Um experimento surpreendente na Estação Espacial Internacional (ISS) revelou que minicérebros humanos, cultivados em laboratório e enviados para o espaço, não apenas sobreviveram como também amadureceram mais rapidamente do que seus equivalentes na Terra. Este estudo abre novas perspectivas para pesquisas sobre doenças neurodegenerativas e o desenvolvimento de fármacos.
Em 2019, pesquisadores americanos enviaram organoides, pequenos agrupamentos de tecido neural humano, para uma breve estadia na ISS. O que eles trouxeram de volta, um mês depois, foi inesperado. As células não só estavam saudáveis e prósperas em ambiente de microgravidade, mas haviam se desenvolvido em um ritmo acelerado.
“O fato de essas células terem sobrevivido no espaço foi uma grande surpresa”, afirmou a bióloga molecular Jeanne Loring, do Instituto de Pesquisa Scripps. “Isso estabelece as bases para futuros experimentos no espaço, nos quais podemos incluir outras partes do cérebro afetadas por doenças neurodegenerativas.”
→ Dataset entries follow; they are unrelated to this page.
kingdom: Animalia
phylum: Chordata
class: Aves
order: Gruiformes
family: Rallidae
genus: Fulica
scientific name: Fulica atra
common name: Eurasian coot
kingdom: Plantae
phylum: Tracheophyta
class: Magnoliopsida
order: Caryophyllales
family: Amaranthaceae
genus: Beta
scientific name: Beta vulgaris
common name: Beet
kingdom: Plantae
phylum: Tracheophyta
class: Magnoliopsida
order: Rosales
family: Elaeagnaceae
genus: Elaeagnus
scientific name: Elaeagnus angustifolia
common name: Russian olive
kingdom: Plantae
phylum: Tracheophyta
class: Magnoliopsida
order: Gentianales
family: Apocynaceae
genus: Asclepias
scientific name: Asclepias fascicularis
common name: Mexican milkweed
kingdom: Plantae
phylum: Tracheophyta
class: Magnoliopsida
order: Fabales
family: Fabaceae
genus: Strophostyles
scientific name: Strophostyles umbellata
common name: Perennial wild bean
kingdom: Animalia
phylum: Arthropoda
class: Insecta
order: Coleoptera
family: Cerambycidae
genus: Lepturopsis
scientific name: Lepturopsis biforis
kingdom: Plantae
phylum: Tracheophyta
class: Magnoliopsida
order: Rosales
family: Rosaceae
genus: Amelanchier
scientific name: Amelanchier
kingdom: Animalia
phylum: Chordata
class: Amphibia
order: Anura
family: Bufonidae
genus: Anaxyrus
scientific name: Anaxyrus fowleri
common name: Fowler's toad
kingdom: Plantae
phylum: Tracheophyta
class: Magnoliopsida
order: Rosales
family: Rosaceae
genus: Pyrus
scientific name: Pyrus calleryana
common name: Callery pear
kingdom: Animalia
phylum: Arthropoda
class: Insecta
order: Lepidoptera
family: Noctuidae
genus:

A ISS representa uma plataforma única para estudar os efeitos da microgravidade em células humanas, com implicações não apenas para astronautas, mas também para pesquisas de saúde na Terra. A plataforma pode ser usada para modelagem de doenças e desenvolvimento de medicamentos. A equipe de pesquisadores, liderada pelo biólogo molecular Davide Marotta, do Laboratório Nacional da Estação Espacial Internacional, investigou o efeito da microgravidade nos neurônios afetados por condições neurodegenerativas, como esclerose múltipla e doença de Parkinson.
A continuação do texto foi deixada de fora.